Exercise brief -> Could you transcribe all the entries exactly, omitting the pictures?
[[ Materials provided, beginning ]]
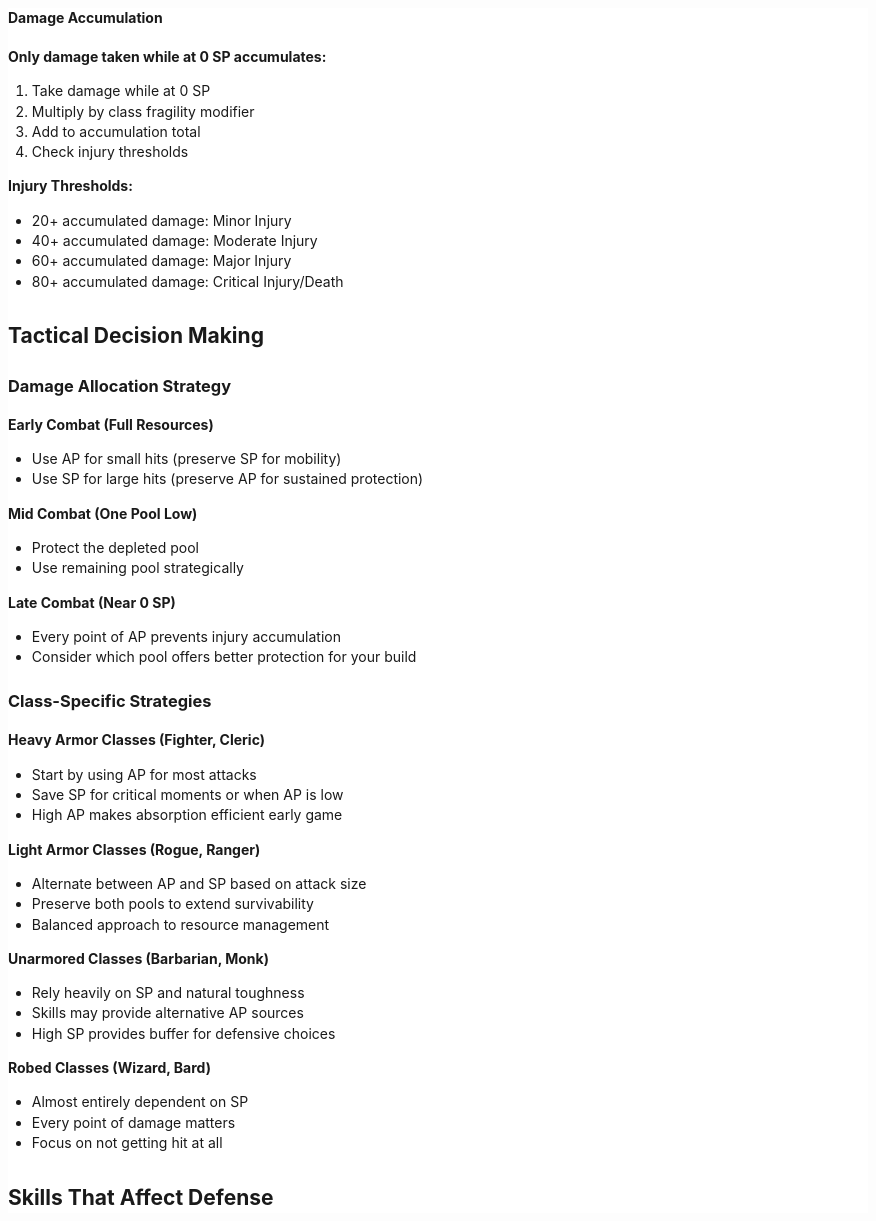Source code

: #### Damage Accumulation
**Only damage taken while at 0 SP accumulates:**
1. Take damage while at 0 SP
2. Multiply by class fragility modifier
3. Add to accumulation total
4. Check injury thresholds

**Injury Thresholds:**
- 20+ accumulated damage: Minor Injury
- 40+ accumulated damage: Moderate Injury
- 60+ accumulated damage: Major Injury
- 80+ accumulated damage: Critical Injury/Death

## Tactical Decision Making

### Damage Allocation Strategy

**Early Combat (Full Resources)**
- Use AP for small hits (preserve SP for mobility)
- Use SP for large hits (preserve AP for sustained protection)

**Mid Combat (One Pool Low)**
- Protect the depleted pool
- Use remaining pool strategically

**Late Combat (Near 0 SP)**
- Every point of AP prevents injury accumulation
- Consider which pool offers better protection for your build

### Class-Specific Strategies

**Heavy Armor Classes (Fighter, Cleric)**
- Start by using AP for most attacks
- Save SP for critical moments or when AP is low
- High AP makes absorption efficient early game

**Light Armor Classes (Rogue, Ranger)**
- Alternate between AP and SP based on attack size
- Preserve both pools to extend survivability
- Balanced approach to resource management

**Unarmored Classes (Barbarian, Monk)**  
- Rely heavily on SP and natural toughness
- Skills may provide alternative AP sources
- High SP provides buffer for defensive choices

**Robed Classes (Wizard, Bard)**
- Almost entirely dependent on SP
- Every point of damage matters
- Focus on not getting hit at all

## Skills That Affect Defense
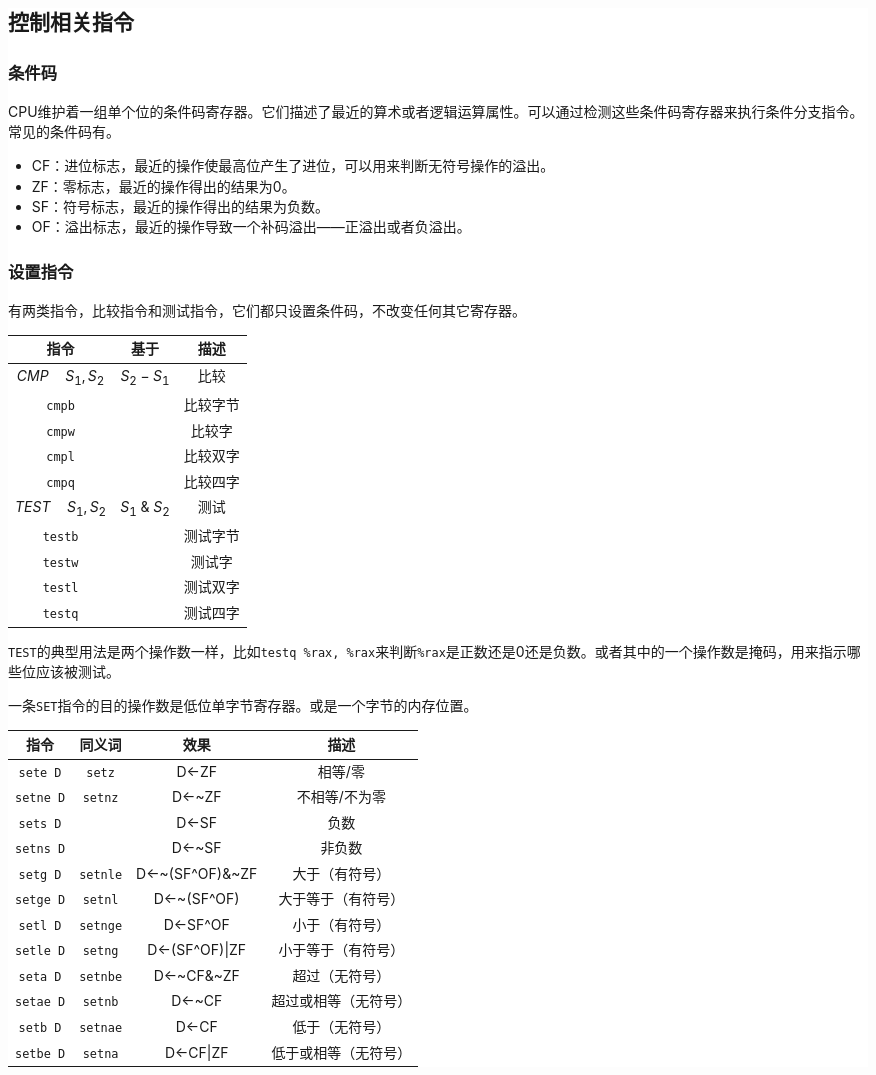 ## 控制相关指令

### 条件码

CPU维护着一组单个位的条件码寄存器。它们描述了最近的算术或者逻辑运算属性。可以通过检测这些条件码寄存器来执行条件分支指令。常见的条件码有。

- CF：进位标志，最近的操作使最高位产生了进位，可以用来判断无符号操作的溢出。
- ZF：零标志，最近的操作得出的结果为0。
- SF：符号标志，最近的操作得出的结果为负数。
- OF：溢出标志，最近的操作导致一个补码溢出——正溢出或者负溢出。

### 设置指令

有两类指令，比较指令和测试指令，它们都只设置条件码，不改变任何其它寄存器。

|        指令         |      基于      |   描述   |
| :-----------------: | :------------: | :------: |
| $CMP\quad S_1,S_2$  |   $S_2-S_1$    |   比较   |
|       `cmpb`        |                | 比较字节 |
|       `cmpw`        |                |  比较字  |
|       `cmpl`        |                | 比较双字 |
|       `cmpq`        |                | 比较四字 |
| $TEST\quad S_1,S_2$ | $S_1$ \& $S_2$ |   测试   |
|       `testb`       |                | 测试字节 |
|       `testw`       |                |  测试字  |
|       `testl`       |                | 测试双字 |
|       `testq`       |                | 测试四字 |

`TEST`的典型用法是两个操作数一样，比如`testq %rax, %rax`来判断`%rax`是正数还是0还是负数。或者其中的一个操作数是掩码，用来指示哪些位应该被测试。

一条`SET`指令的目的操作数是低位单字节寄存器。或是一个字节的内存位置。

|   指令    |  同义词  |      效果       |         描述         |
| :-------: | :------: | :-------------: | :------------------: |
| `sete D`  |  `setz`  |      D<-ZF      |       相等/零        |
| `setne D` | `setnz`  |     D<-~ZF      |    不相等/不为零     |
| `sets D`  |          |      D<-SF      |         负数         |
| `setns D` |          |     D<-~SF      |        非负数        |
| `setg D`  | `setnle` | D<-~(SF^OF)&~ZF |    大于（有符号）    |
| `setge D` | `setnl`  |   D<-~(SF^OF)   |  大于等于（有符号）  |
| `setl D`  | `setnge` |    D<-SF^OF     |    小于（有符号）    |
| `setle D` | `setng`  | D<-(SF^OF)\|ZF  |  小于等于（有符号）  |
| `seta D`  | `setnbe` |   D<-~CF&~ZF    |    超过（无符号）    |
| `setae D` | `setnb`  |     D<-~CF      | 超过或相等（无符号） |
| `setb D`  | `setnae` |      D<-CF      |    低于（无符号）    |
| `setbe D` | `setna`  |    D<-CF\|ZF    | 低于或相等（无符号） |
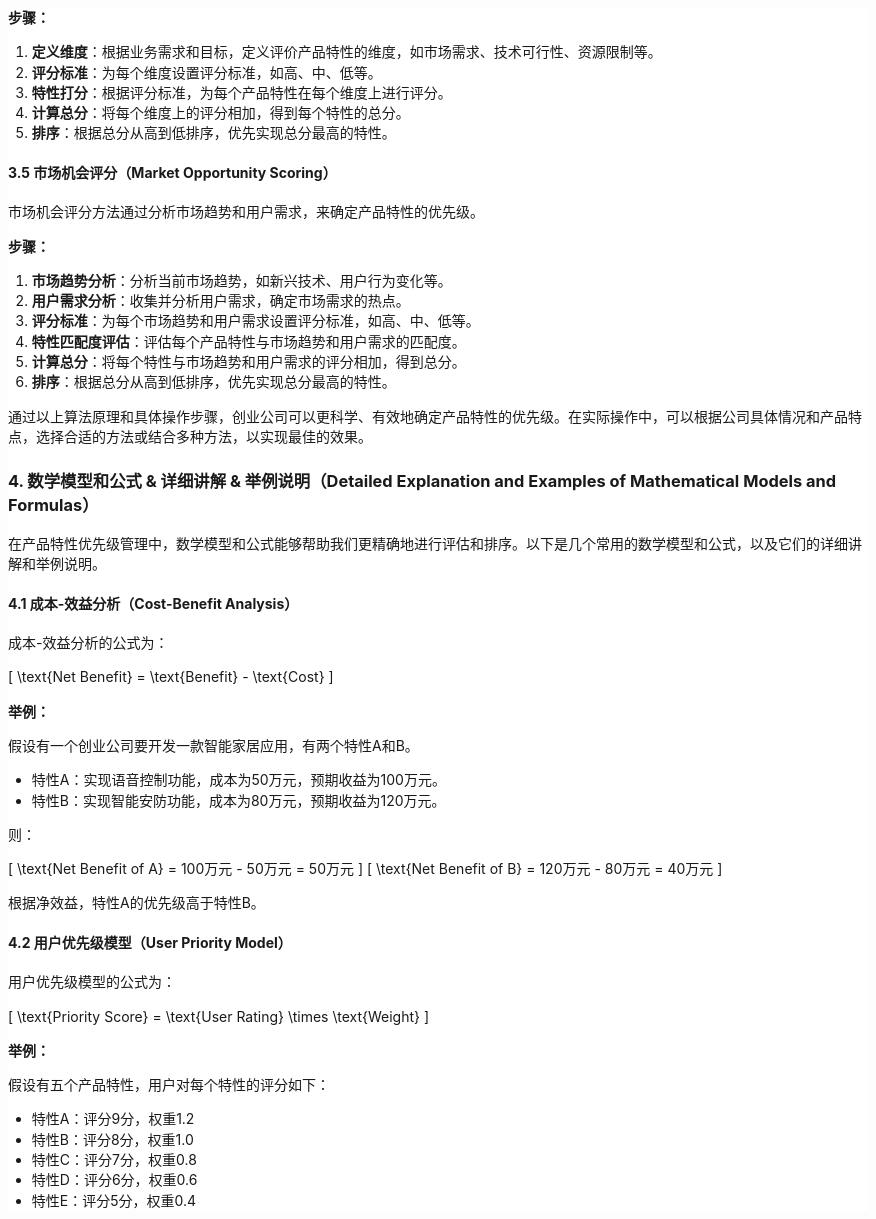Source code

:**步骤：**
1. **定义维度**：根据业务需求和目标，定义评价产品特性的维度，如市场需求、技术可行性、资源限制等。
2. **评分标准**：为每个维度设置评分标准，如高、中、低等。
3. **特性打分**：根据评分标准，为每个产品特性在每个维度上进行评分。
4. **计算总分**：将每个维度上的评分相加，得到每个特性的总分。
5. **排序**：根据总分从高到低排序，优先实现总分最高的特性。

#### 3.5 市场机会评分（Market Opportunity Scoring）

市场机会评分方法通过分析市场趋势和用户需求，来确定产品特性的优先级。

**步骤：**
1. **市场趋势分析**：分析当前市场趋势，如新兴技术、用户行为变化等。
2. **用户需求分析**：收集并分析用户需求，确定市场需求的热点。
3. **评分标准**：为每个市场趋势和用户需求设置评分标准，如高、中、低等。
4. **特性匹配度评估**：评估每个产品特性与市场趋势和用户需求的匹配度。
5. **计算总分**：将每个特性与市场趋势和用户需求的评分相加，得到总分。
6. **排序**：根据总分从高到低排序，优先实现总分最高的特性。

通过以上算法原理和具体操作步骤，创业公司可以更科学、有效地确定产品特性的优先级。在实际操作中，可以根据公司具体情况和产品特点，选择合适的方法或结合多种方法，以实现最佳的效果。

### 4. 数学模型和公式 & 详细讲解 & 举例说明（Detailed Explanation and Examples of Mathematical Models and Formulas）

在产品特性优先级管理中，数学模型和公式能够帮助我们更精确地进行评估和排序。以下是几个常用的数学模型和公式，以及它们的详细讲解和举例说明。

#### 4.1 成本-效益分析（Cost-Benefit Analysis）

成本-效益分析的公式为：

\[ \text{Net Benefit} = \text{Benefit} - \text{Cost} \]

**举例：**

假设有一个创业公司要开发一款智能家居应用，有两个特性A和B。

- 特性A：实现语音控制功能，成本为50万元，预期收益为100万元。
- 特性B：实现智能安防功能，成本为80万元，预期收益为120万元。

则：

\[ \text{Net Benefit of A} = 100万元 - 50万元 = 50万元 \]
\[ \text{Net Benefit of B} = 120万元 - 80万元 = 40万元 \]

根据净效益，特性A的优先级高于特性B。

#### 4.2 用户优先级模型（User Priority Model）

用户优先级模型的公式为：

\[ \text{Priority Score} = \text{User Rating} \times \text{Weight} \]

**举例：**

假设有五个产品特性，用户对每个特性的评分如下：

- 特性A：评分9分，权重1.2
- 特性B：评分8分，权重1.0
- 特性C：评分7分，权重0.8
- 特性D：评分6分，权重0.6
- 特性E：评分5分，权重0.4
[[ Materials provided, end ]]
Solution ->
Source code

: #### Damage Accumulation
**Only damage taken while at 0 SP accumulates:**
1. Take damage while at 0 SP
2. Multiply by class fragility modifier
3. Add to accumulation total
4. Check injury thresholds

**Injury Thresholds:**
- 20+ accumulated damage: Minor Injury
- 40+ accumulated damage: Moderate Injury
- 60+ accumulated damage: Major Injury
- 80+ accumulated damage: Critical Injury/Death

## Tactical Decision Making

### Damage Allocation Strategy

**Early Combat (Full Resources)**
- Use AP for small hits (preserve SP for mobility)
- Use SP for large hits (preserve AP for sustained protection)

**Mid Combat (One Pool Low)**
- Protect the depleted pool
- Use remaining pool strategically

**Late Combat (Near 0 SP)**
- Every point of AP prevents injury accumulation
- Consider which pool offers better protection for your build

### Class-Specific Strategies

**Heavy Armor Classes (Fighter, Cleric)**
- Start by using AP for most attacks
- Save SP for critical moments or when AP is low
- High AP makes absorption efficient early game

**Light Armor Classes (Rogue, Ranger)**
- Alternate between AP and SP based on attack size
- Preserve both pools to extend survivability
- Balanced approach to resource management

**Unarmored Classes (Barbarian, Monk)**  
- Rely heavily on SP and natural toughness
- Skills may provide alternative AP sources
- High SP provides buffer for defensive choices

**Robed Classes (Wizard, Bard)**
- Almost entirely dependent on SP
- Every point of damage matters
- Focus on not getting hit at all

## Skills That Affect Defense
 ## 控制相关指令

### 条件码

CPU维护着一组单个位的条件码寄存器。它们描述了最近的算术或者逻辑运算属性。可以通过检测这些条件码寄存器来执行条件分支指令。常见的条件码有。

- CF：进位标志，最近的操作使最高位产生了进位，可以用来判断无符号操作的溢出。
- ZF：零标志，最近的操作得出的结果为0。
- SF：符号标志，最近的操作得出的结果为负数。
- OF：溢出标志，最近的操作导致一个补码溢出——正溢出或者负溢出。

### 设置指令

有两类指令，比较指令和测试指令，它们都只设置条件码，不改变任何其它寄存器。

|        指令         |      基于      |   描述   |
| :-----------------: | :------------: | :------: |
| $CMP\quad S_1,S_2$  |   $S_2-S_1$    |   比较   |
|       `cmpb`        |                | 比较字节 |
|       `cmpw`        |                |  比较字  |
|       `cmpl`        |                | 比较双字 |
|       `cmpq`        |                | 比较四字 |
| $TEST\quad S_1,S_2$ | $S_1$ \& $S_2$ |   测试   |
|       `testb`       |                | 测试字节 |
|       `testw`       |                |  测试字  |
|       `testl`       |                | 测试双字 |
|       `testq`       |                | 测试四字 |

`TEST`的典型用法是两个操作数一样，比如`testq %rax, %rax`来判断`%rax`是正数还是0还是负数。或者其中的一个操作数是掩码，用来指示哪些位应该被测试。

一条`SET`指令的目的操作数是低位单字节寄存器。或是一个字节的内存位置。

|   指令    |  同义词  |      效果       |         描述         |
| :-------: | :------: | :-------------: | :------------------: |
| `sete D`  |  `setz`  |      D<-ZF      |       相等/零        |
| `setne D` | `setnz`  |     D<-~ZF      |    不相等/不为零     |
| `sets D`  |          |      D<-SF      |         负数         |
| `setns D` |          |     D<-~SF      |        非负数        |
| `setg D`  | `setnle` | D<-~(SF^OF)&~ZF |    大于（有符号）    |
| `setge D` | `setnl`  |   D<-~(SF^OF)   |  大于等于（有符号）  |
| `setl D`  | `setnge` |    D<-SF^OF     |    小于（有符号）    |
| `setle D` | `setng`  | D<-(SF^OF)\|ZF  |  小于等于（有符号）  |
| `seta D`  | `setnbe` |   D<-~CF&~ZF    |    超过（无符号）    |
| `setae D` | `setnb`  |     D<-~CF      | 超过或相等（无符号） |
| `setb D`  | `setnae` |      D<-CF      |    低于（无符号）    |
| `setbe D` | `setna`  |    D<-CF\|ZF    | 低于或相等（无符号） |
Source code

:**步骤：**
1. **定义维度**：根据业务需求和目标，定义评价产品特性的维度，如市场需求、技术可行性、资源限制等。
2. **评分标准**：为每个维度设置评分标准，如高、中、低等。
3. **特性打分**：根据评分标准，为每个产品特性在每个维度上进行评分。
4. **计算总分**：将每个维度上的评分相加，得到每个特性的总分。
5. **排序**：根据总分从高到低排序，优先实现总分最高的特性。

#### 3.5 市场机会评分（Market Opportunity Scoring）

市场机会评分方法通过分析市场趋势和用户需求，来确定产品特性的优先级。

**步骤：**
1. **市场趋势分析**：分析当前市场趋势，如新兴技术、用户行为变化等。
2. **用户需求分析**：收集并分析用户需求，确定市场需求的热点。
3. **评分标准**：为每个市场趋势和用户需求设置评分标准，如高、中、低等。
4. **特性匹配度评估**：评估每个产品特性与市场趋势和用户需求的匹配度。
5. **计算总分**：将每个特性与市场趋势和用户需求的评分相加，得到总分。
6. **排序**：根据总分从高到低排序，优先实现总分最高的特性。

通过以上算法原理和具体操作步骤，创业公司可以更科学、有效地确定产品特性的优先级。在实际操作中，可以根据公司具体情况和产品特点，选择合适的方法或结合多种方法，以实现最佳的效果。

### 4. 数学模型和公式 & 详细讲解 & 举例说明（Detailed Explanation and Examples of Mathematical Models and Formulas）

在产品特性优先级管理中，数学模型和公式能够帮助我们更精确地进行评估和排序。以下是几个常用的数学模型和公式，以及它们的详细讲解和举例说明。

#### 4.1 成本-效益分析（Cost-Benefit Analysis）

成本-效益分析的公式为：

\[ \text{Net Benefit} = \text{Benefit} - \text{Cost} \]

**举例：**

假设有一个创业公司要开发一款智能家居应用，有两个特性A和B。

- 特性A：实现语音控制功能，成本为50万元，预期收益为100万元。
- 特性B：实现智能安防功能，成本为80万元，预期收益为120万元。

则：

\[ \text{Net Benefit of A} = 100万元 - 50万元 = 50万元 \]
\[ \text{Net Benefit of B} = 120万元 - 80万元 = 40万元 \]

根据净效益，特性A的优先级高于特性B。

#### 4.2 用户优先级模型（User Priority Model）

用户优先级模型的公式为：

\[ \text{Priority Score} = \text{User Rating} \times \text{Weight} \]

**举例：**

假设有五个产品特性，用户对每个特性的评分如下：

- 特性A：评分9分，权重1.2
- 特性B：评分8分，权重1.0
- 特性C：评分7分，权重0.8
- 特性D：评分6分，权重0.6
- 特性E：评分5分，权重0.4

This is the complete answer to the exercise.